Cette fois, elle prend quelques secondes de réflexion avant de demander :

– Vous avez tenté une autre approche ?

La curiosité chatouilleuse de Calidora semble enfin me sourire, car elle pose ses accessoires de laborantine et contourne son établit pour avancer vers moi.

– Quelle autre approche ?

– Une autre approche que celle du programmeur caché derrière son écran, me précise-t-elle avec un sourire taquin.

Elle se retourne pour se saisir d’un bocal empli d’un liquide bleu et épais, qu’elle renverse sur le métal de l’établi en formant un S irrégulier. Comme à chaque fois, la vue de son dos me captive et je l’entends à peine me demander:

– Si j’ai bien compris, il n’y a qu’une seule constante. Les coordonnées 6024-9, c’est bien cela ? La faille se trouve donc à 9m de la rive – trop loin pour qu’un plongeur puisse l’atteindre directement mais il ne faut pas exclure l’éventualité d’une chute pour autant. Beaucoup de tyroliennes traversent la Seine. Et 6km24 après l’exsurgence de Charenton, le point de départ de la future S3…
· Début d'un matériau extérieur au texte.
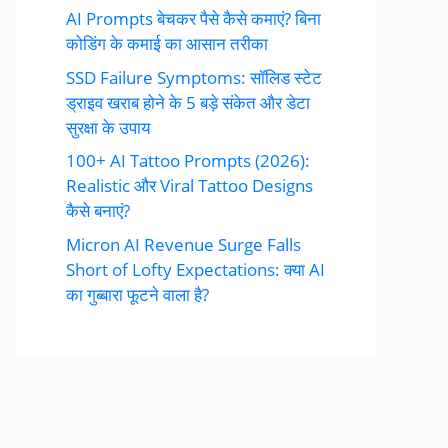
AI Prompts बेचकर पैसे कैसे कमाएं? बिना
कोडिंग के कमाई का आसान तरीका
SSD Failure Symptoms: सॉलिड स्टेट
ड्राइव खराब होने के 5 बड़े संकेत और डेटा
सुरक्षा के उपाय
100+ AI Tattoo Prompts (2026):
Realistic और Viral Tattoo Designs
कैसे बनाएं?
Micron AI Revenue Surge Falls
Short of Lofty Expectations: क्या AI
का गुब्बारा फूटने वाला है?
Tandis qu’elle parle, le doigt de Calidora suit le serpentin bleu comme s’il s’agissait de la Seine et s’immobilise soudain à mi-parcours :

- … juste, ici !

Elle plonge son index dans la substance gélifiée, y imprimant son empreinte digitale, et poursuit :

– C’est à cet endroit là que le bug s’attaque. C’est la seule certitude, l’unique donnée invariable que vous ayez, alors je vous demande, qu’y a-t-il ici ? Qu’y a-t-il sur la Seine, à 6km24 de l’exsurgence de Charenton et à 9m de la rive gauche ?
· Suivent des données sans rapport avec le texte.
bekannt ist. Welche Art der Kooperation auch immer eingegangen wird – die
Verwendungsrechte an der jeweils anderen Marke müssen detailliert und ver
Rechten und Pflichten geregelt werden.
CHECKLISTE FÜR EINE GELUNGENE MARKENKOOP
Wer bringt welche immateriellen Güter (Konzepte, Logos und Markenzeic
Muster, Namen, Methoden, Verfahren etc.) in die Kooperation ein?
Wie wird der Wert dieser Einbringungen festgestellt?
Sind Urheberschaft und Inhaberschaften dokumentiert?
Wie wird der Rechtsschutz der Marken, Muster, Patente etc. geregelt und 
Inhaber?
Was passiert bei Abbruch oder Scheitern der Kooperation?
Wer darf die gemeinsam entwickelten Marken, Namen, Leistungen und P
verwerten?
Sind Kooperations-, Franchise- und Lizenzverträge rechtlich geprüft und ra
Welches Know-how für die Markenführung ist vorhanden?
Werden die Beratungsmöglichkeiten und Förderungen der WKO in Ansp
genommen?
La question me saisit par son évidence, je me maudit de n’avoir aucune réponse.

– Je ne sais pas. Je n’ai même pas regardé sur la carte.
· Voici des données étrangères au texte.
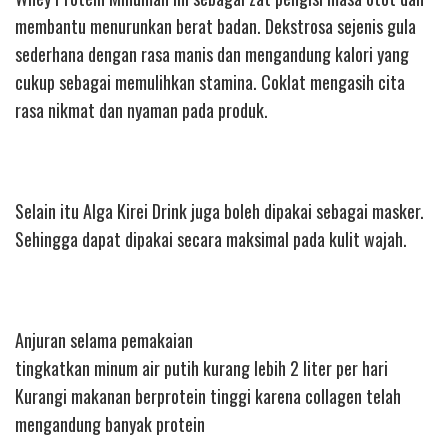
membantu menurunkan berat badan. Dekstrosa sejenis gula
sederhana dengan rasa manis dan mengandung kalori yang
cukup sebagai memulihkan stamina. Coklat mengasih cita
rasa nikmat dan nyaman pada produk.
Selain itu Alga Kirei Drink juga boleh dipakai sebagai masker.
Sehingga dapat dipakai secara maksimal pada kulit wajah.
Anjuran selama pemakaian
tingkatkan minum air putih kurang lebih 2 liter per hari
Kurangi makanan berprotein tinggi karena collagen telah
mengandung banyak protein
– Ne cherchez pas sur la carte. Prenez ce géolocalisateur, c’est avec lui que la topographie de la Seine a été faite ; rentrez-y les coordonnées 6024-9, il vous emmènera à l’endroit correspondant. Rendez-vous sur place. Cela permettra à vos jambes de se détendre, et à vos yeux de regarder couler une dernière fois les eaux polluées, mais authentiques, du fleuve éternel.

Calidora m’adresse un hochement de tête lent qui signifie, chez les kads, le respect et le congédiement.